El boxeador y carnicero oriundo de Presidente Perón fue claramente superior desde el inicio de la pelea: tuvo intensidad y conectó golpes más efectivos frente a Daneff, que sufrió cinco caídas. De esta manera, la definición llegó antes del límite previsto debido a que Espíndola se impuso por K.O. cuando todavía restaban cuatro asaltos para la finalización de la velada.
Tras la consagración, el campeón, quien tiene un invicto de doce peleas ganadas, analizó la estrategia que aplicó arriba del ring y explicó ante El Diario Sur cómo trabajó para lograr el resultado: "Vi que sentía las manos abajo, trabajamos mucho el recto al pecho y el gancho al hígado.
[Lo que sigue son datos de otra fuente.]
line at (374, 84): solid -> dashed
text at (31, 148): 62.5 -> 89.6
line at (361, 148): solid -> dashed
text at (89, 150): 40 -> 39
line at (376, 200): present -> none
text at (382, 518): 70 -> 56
Lo venimos trabajando mucho, yo sabía que esas manos iban a causar efectos".
También se refirió a lo que significó ganar en su ciudad natal y con su entorno presente: “Me pone muy contento que estén todos acá, la gente que más me aguanta. Vamos a seguir así para adelante, mejorando todo". Por último, habló sobre lo que viene en su carrera: “Ahora vamos a descansar un poco y si Dios quiere vamos a ir a hacer un campamento lejos. Van a venir muchas cosas lindas, grandes cosas para nosotros”.
Gran marco de público en Guernica
El evento se desarrolló con normalidad y sin inconvenientes en el Club Social, Cultural y Deportivo Guernica, donde se montó el escenario para la pelea estelar por el título argentino. Allí, hubo un importante marco de espectadores que acompañó la velada y asistió para ver el combate principal. Entre los presentes estuvo Patricio “Pato” Sardelli, cantante de Airbag, quien siguió la consagración desde primera fila.
Su vida como boxeador y carnicero
Además de su carrera deportiva, el vecino de Guernica trabaja como carnicero junto a su padre en un local ubicado en la intersección de las calles Miguel Cané y Buenos Aires, en la localidad de Glew. “Me levanto temprano, seis y media o siete de la mañana, salimos a entrenar y a las diez entro a trabajar hasta las dos o tres de la tarde. A la tarde vuelvo a entrenar y así todos los días”, había explicado anteriormente a El Diario Sur sobre su rutina diaria.